▶ _DATASET EXCERPTS_
========================================================================
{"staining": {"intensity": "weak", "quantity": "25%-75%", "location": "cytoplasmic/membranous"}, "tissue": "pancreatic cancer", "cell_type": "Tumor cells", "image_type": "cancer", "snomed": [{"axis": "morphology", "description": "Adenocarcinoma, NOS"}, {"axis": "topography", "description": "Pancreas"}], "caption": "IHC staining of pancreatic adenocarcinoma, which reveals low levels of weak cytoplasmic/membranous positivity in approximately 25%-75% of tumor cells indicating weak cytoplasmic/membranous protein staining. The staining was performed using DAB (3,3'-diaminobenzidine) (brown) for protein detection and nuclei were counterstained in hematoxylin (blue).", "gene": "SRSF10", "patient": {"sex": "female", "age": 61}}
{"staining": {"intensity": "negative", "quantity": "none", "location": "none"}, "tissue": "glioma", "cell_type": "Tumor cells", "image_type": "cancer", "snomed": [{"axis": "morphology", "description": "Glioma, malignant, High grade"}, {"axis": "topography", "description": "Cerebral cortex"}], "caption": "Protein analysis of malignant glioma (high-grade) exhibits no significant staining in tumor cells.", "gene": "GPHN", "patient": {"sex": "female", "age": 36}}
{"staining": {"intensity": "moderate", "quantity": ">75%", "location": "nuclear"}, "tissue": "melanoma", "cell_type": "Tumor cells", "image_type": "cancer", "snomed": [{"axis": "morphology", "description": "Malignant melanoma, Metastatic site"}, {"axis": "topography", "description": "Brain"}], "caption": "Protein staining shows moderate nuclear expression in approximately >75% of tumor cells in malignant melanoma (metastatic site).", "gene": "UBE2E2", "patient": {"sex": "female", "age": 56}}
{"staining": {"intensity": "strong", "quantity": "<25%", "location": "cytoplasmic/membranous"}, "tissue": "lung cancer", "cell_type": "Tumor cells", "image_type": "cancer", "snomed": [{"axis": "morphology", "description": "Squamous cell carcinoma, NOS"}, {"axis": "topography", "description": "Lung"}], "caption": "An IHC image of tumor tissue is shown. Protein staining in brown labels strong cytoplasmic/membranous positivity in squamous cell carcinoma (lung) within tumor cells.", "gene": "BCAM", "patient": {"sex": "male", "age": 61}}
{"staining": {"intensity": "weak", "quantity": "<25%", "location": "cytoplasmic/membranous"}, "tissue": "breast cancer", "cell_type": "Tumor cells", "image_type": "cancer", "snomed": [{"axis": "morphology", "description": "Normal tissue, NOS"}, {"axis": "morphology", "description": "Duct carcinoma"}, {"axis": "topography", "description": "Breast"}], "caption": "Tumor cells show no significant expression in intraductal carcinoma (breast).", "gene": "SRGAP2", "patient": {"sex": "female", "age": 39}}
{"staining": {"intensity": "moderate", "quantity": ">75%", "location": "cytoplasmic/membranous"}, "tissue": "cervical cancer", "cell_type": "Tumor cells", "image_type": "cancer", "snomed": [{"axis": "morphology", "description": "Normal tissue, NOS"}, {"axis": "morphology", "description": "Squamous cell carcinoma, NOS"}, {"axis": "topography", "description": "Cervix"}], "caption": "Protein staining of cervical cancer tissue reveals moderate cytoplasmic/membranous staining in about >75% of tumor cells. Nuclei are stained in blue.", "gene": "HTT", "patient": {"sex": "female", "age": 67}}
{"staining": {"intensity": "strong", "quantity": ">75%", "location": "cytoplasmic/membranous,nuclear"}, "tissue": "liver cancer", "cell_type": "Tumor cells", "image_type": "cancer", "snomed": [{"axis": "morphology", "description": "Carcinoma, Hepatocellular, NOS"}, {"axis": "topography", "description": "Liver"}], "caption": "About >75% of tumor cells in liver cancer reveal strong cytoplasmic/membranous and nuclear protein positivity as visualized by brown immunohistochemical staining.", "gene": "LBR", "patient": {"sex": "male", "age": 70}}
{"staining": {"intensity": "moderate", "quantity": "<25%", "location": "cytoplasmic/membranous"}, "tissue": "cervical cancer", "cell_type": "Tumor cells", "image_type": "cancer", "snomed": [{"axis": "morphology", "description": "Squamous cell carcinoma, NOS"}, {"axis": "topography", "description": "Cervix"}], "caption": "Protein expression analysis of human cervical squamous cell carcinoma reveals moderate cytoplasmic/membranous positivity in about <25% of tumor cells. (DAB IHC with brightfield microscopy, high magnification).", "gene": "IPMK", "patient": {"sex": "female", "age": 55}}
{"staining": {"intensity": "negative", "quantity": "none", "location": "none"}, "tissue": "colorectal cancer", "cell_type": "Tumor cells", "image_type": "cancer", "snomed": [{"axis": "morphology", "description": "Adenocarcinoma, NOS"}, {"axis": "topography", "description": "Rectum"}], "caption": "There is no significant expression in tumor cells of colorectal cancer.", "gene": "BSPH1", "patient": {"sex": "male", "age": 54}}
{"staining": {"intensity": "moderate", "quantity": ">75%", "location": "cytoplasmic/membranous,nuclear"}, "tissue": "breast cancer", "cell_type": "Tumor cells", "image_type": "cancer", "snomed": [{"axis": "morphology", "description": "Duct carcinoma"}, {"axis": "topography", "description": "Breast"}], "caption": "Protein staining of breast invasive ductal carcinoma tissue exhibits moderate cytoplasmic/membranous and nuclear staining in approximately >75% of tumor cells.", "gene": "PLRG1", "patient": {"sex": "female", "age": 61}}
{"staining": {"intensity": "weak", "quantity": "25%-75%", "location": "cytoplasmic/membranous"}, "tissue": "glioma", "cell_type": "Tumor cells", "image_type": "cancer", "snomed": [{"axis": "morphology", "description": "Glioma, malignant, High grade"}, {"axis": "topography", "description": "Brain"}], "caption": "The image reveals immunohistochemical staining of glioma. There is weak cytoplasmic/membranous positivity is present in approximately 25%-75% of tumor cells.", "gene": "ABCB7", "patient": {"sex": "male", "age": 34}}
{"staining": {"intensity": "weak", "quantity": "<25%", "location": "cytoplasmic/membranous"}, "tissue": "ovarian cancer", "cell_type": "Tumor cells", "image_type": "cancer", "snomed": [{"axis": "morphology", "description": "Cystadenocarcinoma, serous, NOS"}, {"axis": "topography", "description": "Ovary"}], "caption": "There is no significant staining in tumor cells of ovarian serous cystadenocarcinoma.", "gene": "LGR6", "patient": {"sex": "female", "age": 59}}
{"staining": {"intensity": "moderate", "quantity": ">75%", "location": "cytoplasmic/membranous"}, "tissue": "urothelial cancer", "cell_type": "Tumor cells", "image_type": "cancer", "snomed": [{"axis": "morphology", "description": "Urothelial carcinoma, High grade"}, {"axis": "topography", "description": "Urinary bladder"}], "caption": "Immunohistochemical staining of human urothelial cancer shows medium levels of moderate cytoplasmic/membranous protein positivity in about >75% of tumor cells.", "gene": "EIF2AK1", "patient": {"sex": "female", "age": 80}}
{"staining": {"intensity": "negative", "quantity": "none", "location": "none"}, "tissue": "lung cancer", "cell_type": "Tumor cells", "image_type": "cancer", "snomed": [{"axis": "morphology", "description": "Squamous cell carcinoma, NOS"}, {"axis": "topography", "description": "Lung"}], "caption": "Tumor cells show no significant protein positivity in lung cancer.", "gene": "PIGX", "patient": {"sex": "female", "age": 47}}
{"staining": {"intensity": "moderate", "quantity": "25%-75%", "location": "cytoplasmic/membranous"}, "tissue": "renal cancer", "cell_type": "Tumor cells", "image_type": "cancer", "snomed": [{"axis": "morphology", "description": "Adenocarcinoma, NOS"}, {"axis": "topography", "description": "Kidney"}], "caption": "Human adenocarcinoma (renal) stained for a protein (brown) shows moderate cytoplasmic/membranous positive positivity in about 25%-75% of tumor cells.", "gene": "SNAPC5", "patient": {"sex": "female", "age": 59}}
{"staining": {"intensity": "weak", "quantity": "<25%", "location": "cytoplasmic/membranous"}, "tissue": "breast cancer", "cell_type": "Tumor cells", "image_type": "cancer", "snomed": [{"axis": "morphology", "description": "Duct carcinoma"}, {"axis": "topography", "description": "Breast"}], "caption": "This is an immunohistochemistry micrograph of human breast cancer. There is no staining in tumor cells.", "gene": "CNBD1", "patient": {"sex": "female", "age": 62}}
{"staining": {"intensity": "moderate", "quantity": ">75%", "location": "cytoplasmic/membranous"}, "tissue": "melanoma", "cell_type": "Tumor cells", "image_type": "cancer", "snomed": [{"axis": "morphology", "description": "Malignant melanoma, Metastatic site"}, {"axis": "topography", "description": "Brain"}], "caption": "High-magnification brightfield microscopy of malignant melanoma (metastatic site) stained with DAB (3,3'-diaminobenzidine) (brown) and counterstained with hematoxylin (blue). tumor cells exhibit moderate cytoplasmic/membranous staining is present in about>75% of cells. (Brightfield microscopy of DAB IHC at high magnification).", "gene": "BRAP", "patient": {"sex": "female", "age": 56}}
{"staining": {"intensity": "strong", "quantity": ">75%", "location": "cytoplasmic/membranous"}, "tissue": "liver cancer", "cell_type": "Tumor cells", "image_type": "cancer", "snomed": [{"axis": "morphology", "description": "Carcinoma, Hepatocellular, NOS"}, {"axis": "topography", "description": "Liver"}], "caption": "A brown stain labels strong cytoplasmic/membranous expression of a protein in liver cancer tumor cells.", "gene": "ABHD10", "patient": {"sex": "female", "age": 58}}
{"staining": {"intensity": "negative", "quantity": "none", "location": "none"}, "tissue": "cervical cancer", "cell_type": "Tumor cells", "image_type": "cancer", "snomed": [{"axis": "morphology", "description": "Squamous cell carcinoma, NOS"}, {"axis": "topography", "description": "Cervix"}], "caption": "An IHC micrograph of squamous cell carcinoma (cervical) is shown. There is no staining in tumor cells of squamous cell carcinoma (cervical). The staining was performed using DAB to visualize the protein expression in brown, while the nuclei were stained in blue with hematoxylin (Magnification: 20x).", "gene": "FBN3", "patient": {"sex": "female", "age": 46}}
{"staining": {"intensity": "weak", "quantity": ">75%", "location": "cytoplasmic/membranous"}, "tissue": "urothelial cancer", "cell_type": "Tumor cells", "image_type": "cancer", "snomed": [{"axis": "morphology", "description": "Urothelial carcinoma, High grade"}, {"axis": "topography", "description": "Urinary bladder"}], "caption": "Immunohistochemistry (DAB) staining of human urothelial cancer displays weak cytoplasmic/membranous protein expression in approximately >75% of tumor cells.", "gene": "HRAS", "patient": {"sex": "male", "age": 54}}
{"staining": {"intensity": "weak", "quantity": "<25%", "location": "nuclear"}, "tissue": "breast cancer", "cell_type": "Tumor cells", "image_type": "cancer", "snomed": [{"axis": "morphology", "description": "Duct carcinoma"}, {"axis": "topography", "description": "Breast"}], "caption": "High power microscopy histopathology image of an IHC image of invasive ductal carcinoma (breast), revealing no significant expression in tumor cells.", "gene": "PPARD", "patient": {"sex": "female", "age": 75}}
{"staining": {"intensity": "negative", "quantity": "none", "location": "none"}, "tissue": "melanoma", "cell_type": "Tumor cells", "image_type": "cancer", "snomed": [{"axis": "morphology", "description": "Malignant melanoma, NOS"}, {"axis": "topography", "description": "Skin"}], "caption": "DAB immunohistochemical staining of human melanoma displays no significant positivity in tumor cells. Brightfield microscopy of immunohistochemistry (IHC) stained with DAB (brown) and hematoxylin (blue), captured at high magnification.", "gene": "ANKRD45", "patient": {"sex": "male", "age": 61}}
========================================================================
▶ _TASK_
Every line from the top of the material through the line containing "staining shows moderate" must be transcribed exactly, and no other line may appear.

▶ _RESULT OF THIS TASK_
{"staining": {"intensity": "weak", "quantity": "25%-75%", "location": "cytoplasmic/membranous"}, "tissue": "pancreatic cancer", "cell_type": "Tumor cells", "image_type": "cancer", "snomed": [{"axis": "morphology", "description": "Adenocarcinoma, NOS"}, {"axis": "topography", "description": "Pancreas"}], "caption": "IHC staining of pancreatic adenocarcinoma, which reveals low levels of weak cytoplasmic/membranous positivity in approximately 25%-75% of tumor cells indicating weak cytoplasmic/membranous protein staining. The staining was performed using DAB (3,3'-diaminobenzidine) (brown) for protein detection and nuclei were counterstained in hematoxylin (blue).", "gene": "SRSF10", "patient": {"sex": "female", "age": 61}}
{"staining": {"intensity": "negative", "quantity": "none", "location": "none"}, "tissue": "glioma", "cell_type": "Tumor cells", "image_type": "cancer", "snomed": [{"axis": "morphology", "description": "Glioma, malignant, High grade"}, {"axis": "topography", "description": "Cerebral cortex"}], "caption": "Protein analysis of malignant glioma (high-grade) exhibits no significant staining in tumor cells.", "gene": "GPHN", "patient": {"sex": "female", "age": 36}}
{"staining": {"intensity": "moderate", "quantity": ">75%", "location": "nuclear"}, "tissue": "melanoma", "cell_type": "Tumor cells", "image_type": "cancer", "snomed": [{"axis": "morphology", "description": "Malignant melanoma, Metastatic site"}, {"axis": "topography", "description": "Brain"}], "caption": "Protein staining shows moderate nuclear expression in approximately >75% of tumor cells in malignant melanoma (metastatic site).", "gene": "UBE2E2", "patient": {"sex": "female", "age": 56}}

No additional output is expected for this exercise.